Description of the task:
Copy out every line of the records in which "location" can be found.

Pictures paired with source code
--- START ---
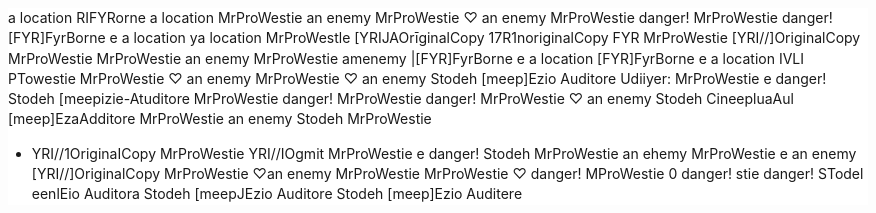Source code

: a location
RIFYRorne a location
MrProWestie
an enemy
MrProWestie ♡ an enemy
MrProWestie
danger!
MrProWestie
danger!
[FYR]FyrBorne e a location
ya location
MrProWestle
[YRIJAOrīginalCopy
17R1noriginalCopy
FYR
MrProWestie
[YRI//]OriginalCopy
MrProWestie
MrProWestie
an enemy
MrProWestie
amenemy
|[FYR]FyrBorne e a location
[FYR]FyrBorne e a location
IVLI PTowestie
MrProWestie ♡ an enemy
MrProWestie ♡ an enemy
Stodeh
[meep]Ezio Auditore
Udiiyer:
MrProWestie e danger!
Stodeh [meepizie-Atuditore
MrProWestie
danger!
MrProWestie
danger!
MrProWestie ♡ an enemy
Stodeh
CineepluaAul
[meep]EzaAdditore
MrProWestie an enemy
Stodeh
MrProWestie
- YRI//1OriginaICopy
MrProWestie
YRI//IOgmit
MrProWestie e danger!
Stodeh
MrProWestie
an ehemy
MrProWestie e an enemy
[YRI//]OriginalCopy
MrProWestie ♡an enemy
MrProWestie
MrProWestie ♡ danger!
MProWestie 0 danger!
stie
danger!
STodel
eenlEio Auditora
Stodeh
[meepJEzio Auditore
Stodeh [meep]Ezio Auditere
--- END ---
Result for this exercise:
: a location
RIFYRorne a location
[FYR]FyrBorne e a location
ya location
|[FYR]FyrBorne e a location
[FYR]FyrBorne e a location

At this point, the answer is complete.